Check every line of the data and copy the ones where "Facuity" appears.
════
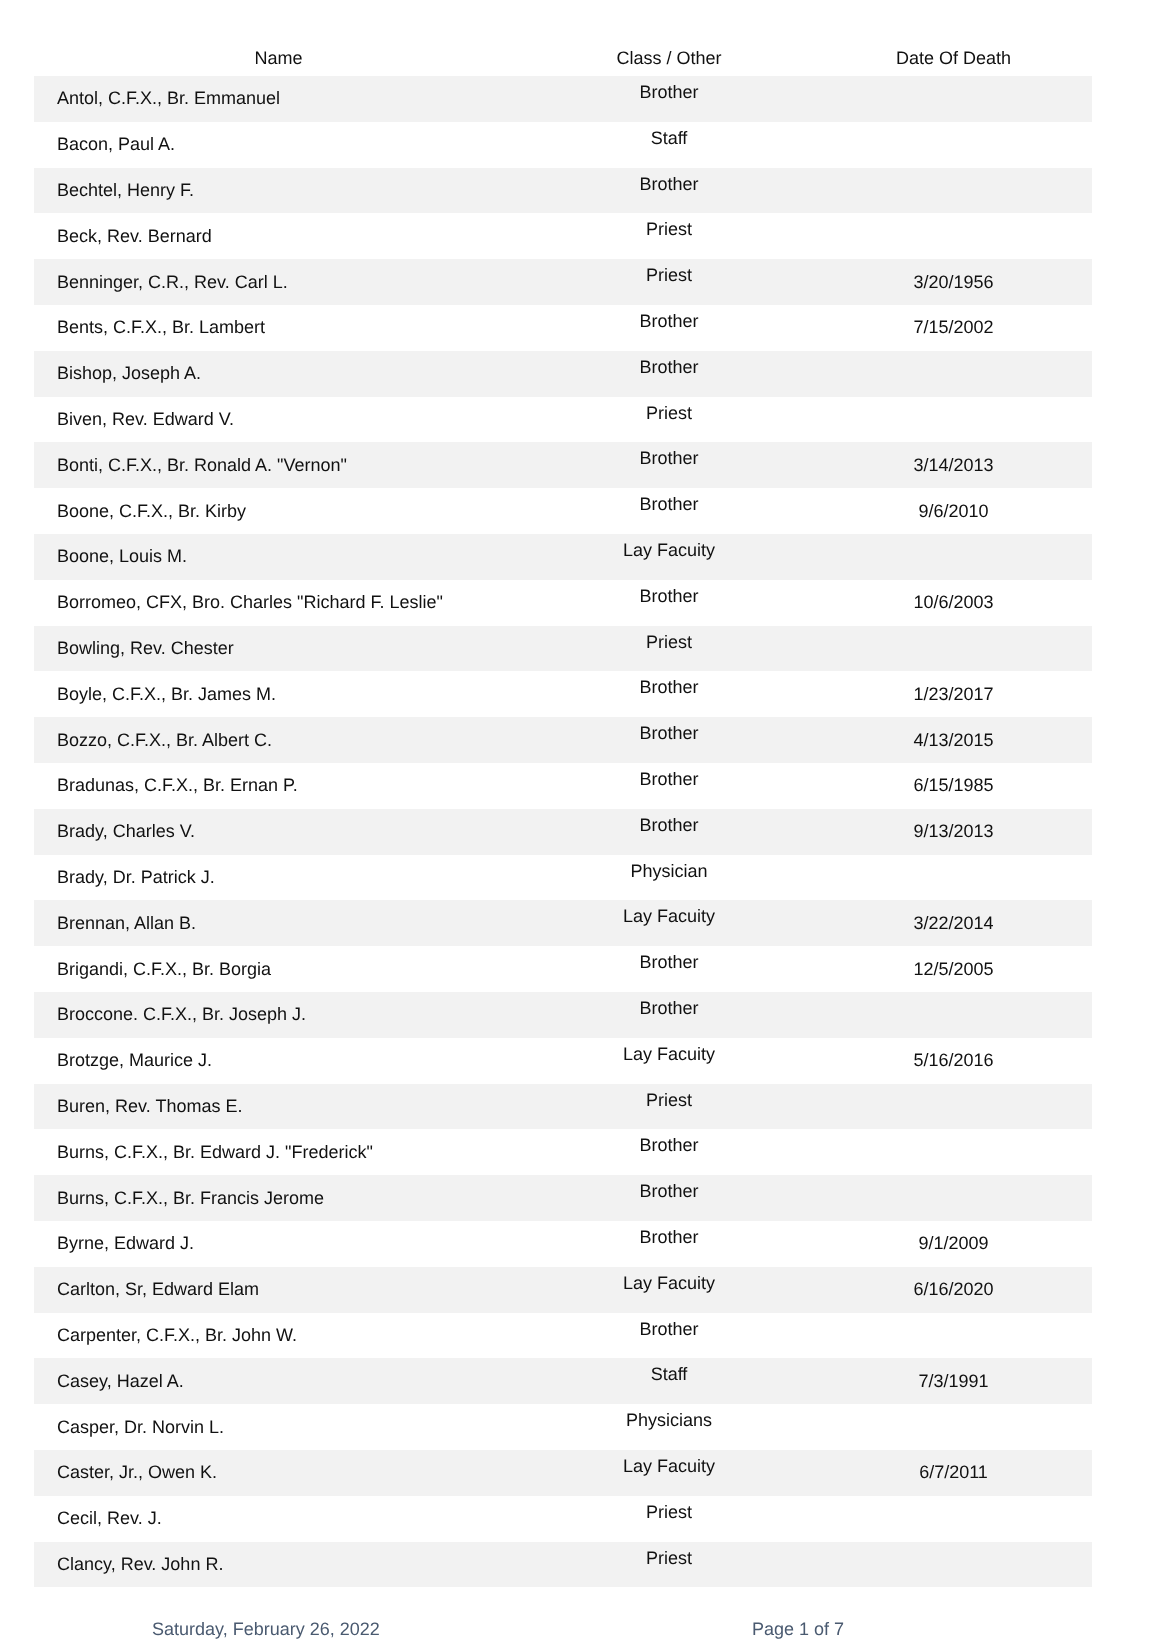| Name | Class / Other | Date Of Death |
| --- | --- | --- |
| Antol, C.F.X., Br. Emmanuel | Brother | |
| Bacon, Paul A. | Staff | |
| Bechtel, Henry F. | Brother | |
| Beck, Rev. Bernard | Priest | |
| Benninger, C.R., Rev. Carl L. | Priest | 3/20/1956 |
| Bents, C.F.X., Br. Lambert | Brother | 7/15/2002 |
| Bishop, Joseph A. | Brother | |
| Biven, Rev. Edward V. | Priest | |
| Bonti, C.F.X., Br. Ronald A. "Vernon" | Brother | 3/14/2013 |
| Boone, C.F.X., Br. Kirby | Brother | 9/6/2010 |
| Boone, Louis M. | Lay Facuity | |
| Borromeo, CFX, Bro. Charles "Richard F. Leslie" | Brother | 10/6/2003 |
| Bowling, Rev. Chester | Priest | |
| Boyle, C.F.X., Br. James M. | Brother | 1/23/2017 |
| Bozzo, C.F.X., Br. Albert C. | Brother | 4/13/2015 |
| Bradunas, C.F.X., Br. Ernan P. | Brother | 6/15/1985 |
| Brady, Charles V. | Brother | 9/13/2013 |
| Brady, Dr. Patrick J. | Physician | |
| Brennan, Allan B. | Lay Facuity | 3/22/2014 |
| Brigandi, C.F.X., Br. Borgia | Brother | 12/5/2005 |
| Broccone. C.F.X., Br. Joseph J. | Brother | |
| Brotzge, Maurice J. | Lay Facuity | 5/16/2016 |
| Buren, Rev. Thomas E. | Priest | |
| Burns, C.F.X., Br. Edward J. "Frederick" | Brother | |
| Burns, C.F.X., Br. Francis Jerome | Brother | |
| Byrne, Edward J. | Brother | 9/1/2009 |
| Carlton, Sr, Edward Elam | Lay Facuity | 6/16/2020 |
| Carpenter, C.F.X., Br. John W. | Brother | |
| Casey, Hazel A. | Staff | 7/3/1991 |
| Casper, Dr. Norvin L. | Physicians | |
| Caster, Jr., Owen K. | Lay Facuity | 6/7/2011 |
| Cecil, Rev. J. | Priest | |
| Clancy, Rev. John R. | Priest | |
Saturday, February 26, 2022 Page 1 of 7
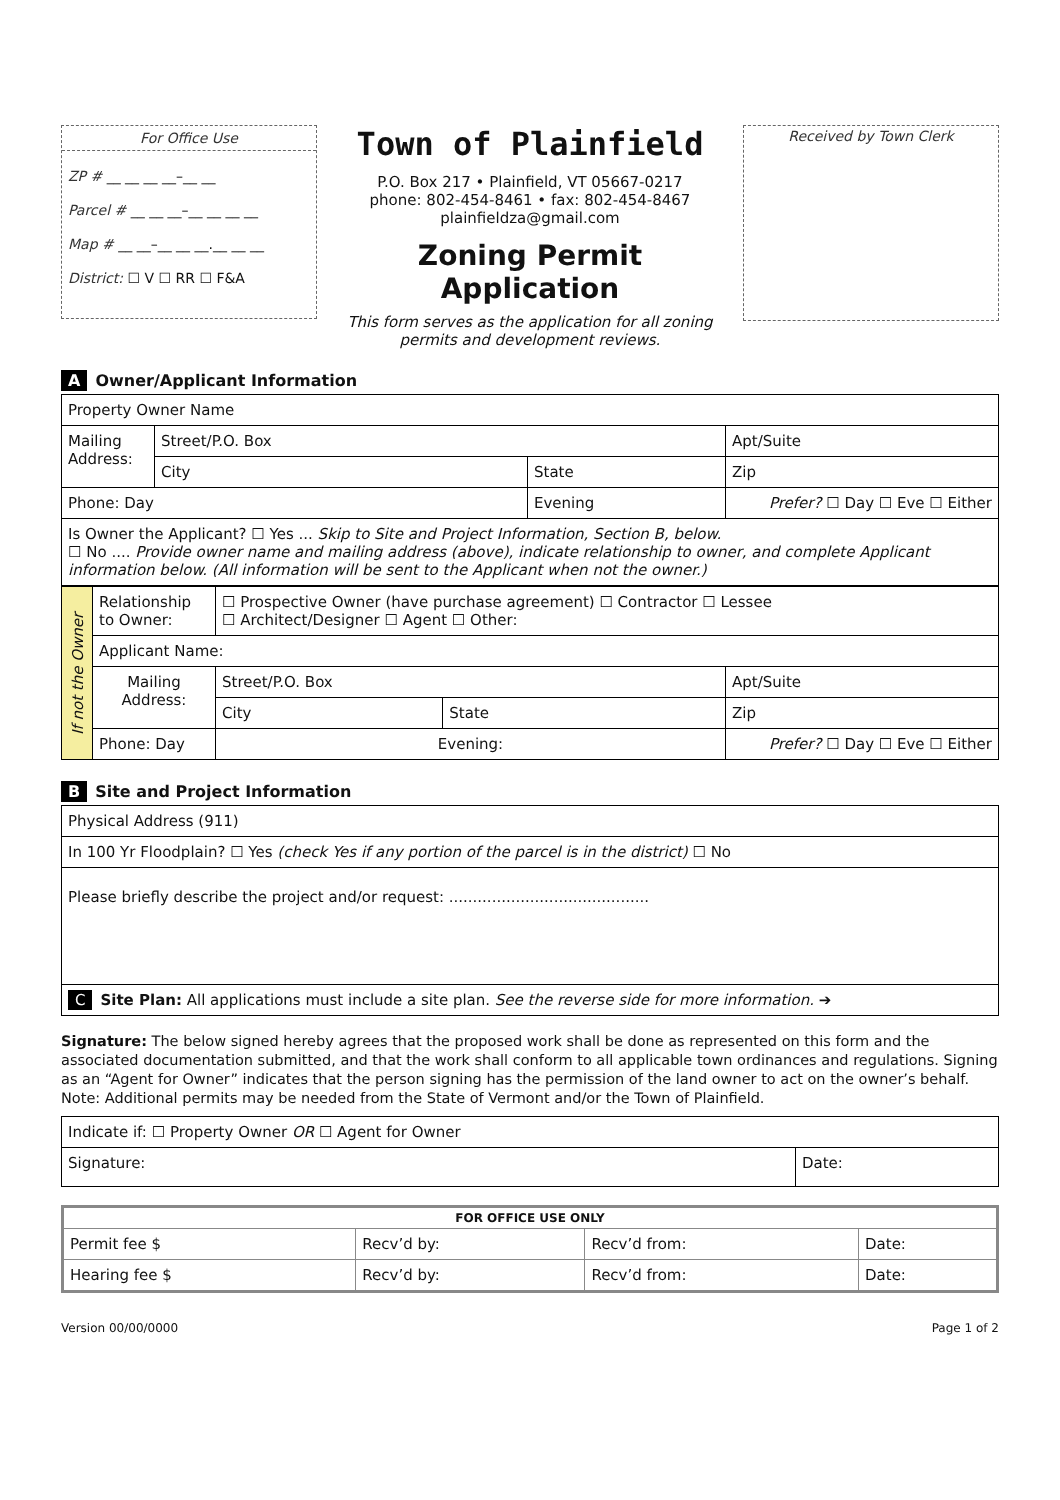For Office Use
ZP # __ __ __ __–__ __
Parcel # __ __ __–__ __ __ __
Map # __ __–__ __ __.__ __ __
District: ☐ V ☐ RR ☐ F&A
Town of Plainfield
P.O. Box 217 • Plainfield, VT 05667-0217
phone: 802-454-8461 • fax: 802-454-8467
plainfieldza@gmail.com
Zoning Permit Application
This form serves as the application for all zoning permits and development reviews.
Received by Town Clerk
A Owner/Applicant Information
| Property Owner Name | | | |
| Mailing Address: | Street/P.O. Box | | Apt/Suite |
| | City | State | Zip |
| Phone: Day | | Evening | Prefer? ☐ Day ☐ Eve ☐ Either |
| Is Owner the Applicant? ☐ Yes ... Skip to Site and Project Information, Section B, below. ☐ No .... Provide owner name and mailing address (above), indicate relationship to owner, and complete Applicant information below. (All information will be sent to the Applicant when not the owner.) | | | |
| If not the Owner | Relationship to Owner: | ☐ Prospective Owner (have purchase agreement) ☐ Contractor ☐ Lessee ☐ Architect/Designer ☐ Agent ☐ Other: | | |
| | Applicant Name: | | | |
| | Mailing Address: | Street/P.O. Box | | Apt/Suite |
| | | City | State | Zip |
| | Phone: Day | Evening: | | Prefer? ☐ Day ☐ Eve ☐ Either |
B Site and Project Information
| Physical Address (911) |
| In 100 Yr Floodplain? ☐ Yes (check Yes if any portion of the parcel is in the district) ☐ No |
| Please briefly describe the project and/or request: .......................................... |
| C Site Plan: All applications must include a site plan. See the reverse side for more information. ➔ |
Signature: The below signed hereby agrees that the proposed work shall be done as represented on this form and the associated documentation submitted, and that the work shall conform to all applicable town ordinances and regulations. Signing as an “Agent for Owner” indicates that the person signing has the permission of the land owner to act on the owner’s behalf. Note: Additional permits may be needed from the State of Vermont and/or the Town of Plainfield.
| Indicate if: ☐ Property Owner OR ☐ Agent for Owner | |
| Signature: | Date: |
| FOR OFFICE USE ONLY | | | |
| --- | --- | --- | --- |
| Permit fee $ | Recv’d by: | Recv’d from: | Date: |
| Hearing fee $ | Recv’d by: | Recv’d from: | Date: |
Version 00/00/0000 Page 1 of 2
════
SOLVED PROBLEM ▸
| Boone, Louis M. | Lay Facuity | |
| Brennan, Allan B. | Lay Facuity | 3/22/2014 |
| Brotzge, Maurice J. | Lay Facuity | 5/16/2016 |
| Carlton, Sr, Edward Elam | Lay Facuity | 6/16/2020 |
| Caster, Jr., Owen K. | Lay Facuity | 6/7/2011 |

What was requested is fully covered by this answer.